Required actions |
1/ In the aquarium forum thread, what size tank does the first reply say to buy if the fish start to look interested in breeding?
2/ Revise the aquarium forum thread from the words "You seem to" through the words "(28 Feb 2021)", replacing "thrive" with "flourish".

Supplied text |

--- --- ---

You seem to have a thing about putting fish in tanks which are too small - first you wanted discus in a 90cm, now you want apistos in a 17l. The apistos are simply too big, too intelligent and too active for this. Put them in the 90cm, if they start to look interested in breeding, buy a 60l. The 90cm is a perfect size for the apistogramma to really thrive. Stop thinking that just because a fish is small it can survive in a tiny tank, all fish need a good amount of space to thrive, even in large tanks they're in smaller spaces than they would be in the wild. Be generous with your fish, they deserve it!!


----------



## Nathanh2150 (28 Feb 2021)

Hi all
I have a breeding pair of Apistogramma Cacatuoides DOUBLE RED  _Male + Female_

Got home from work done a check up on the fish could not find the female anywhere she wasn’t in the coconut shell but I found her in the middle of the almond leaves she popped out and to my surprise to find that the female has laid a-load of eggs around 20-25 that I could see without disturbing the female as she’s doing her thing wile the male is keeping guard around her they are in there own tank with no other fish just them on there own what’s the next steps I should do as tomorrow I was going to do a water change should I now leave doing that ?  Fist time in my aquarium hobby that I have had any fish that have spawned..

--- --- ---

Dataset section |
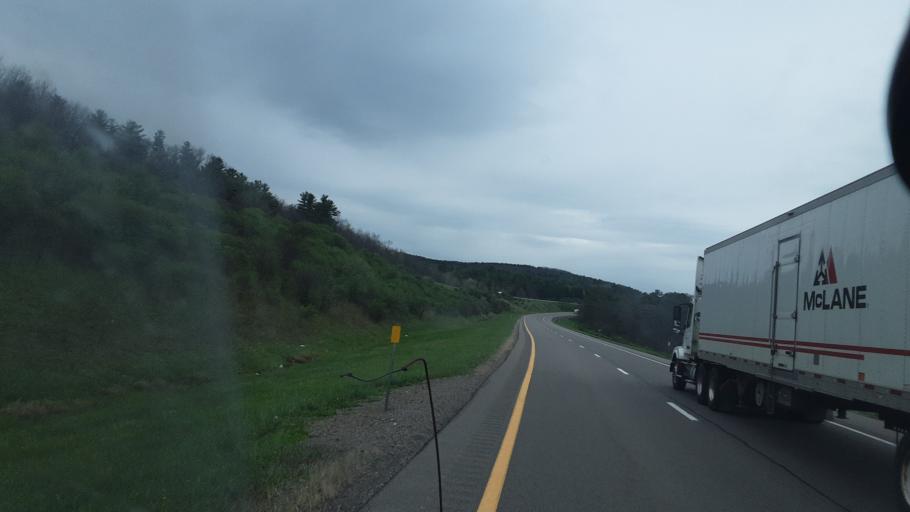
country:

--- --- ---

Exercise solutions |
1/ A 60l tank.

2/
You seem to have a thing about putting fish in tanks which are too small - first you wanted discus in a 90cm, now you want apistos in a 17l. The apistos are simply too big, too intelligent and too active for this. Put them in the 90cm, if they start to look interested in breeding, buy a 60l. The 90cm is a perfect size for the apistogramma to really flourish. Stop thinking that just because a fish is small it can survive in a tiny tank, all fish need a good amount of space to flourish, even in large tanks they're in smaller spaces than they would be in the wild. Be generous with your fish, they deserve it!!


----------



## Nathanh2150 (28 Feb 2021)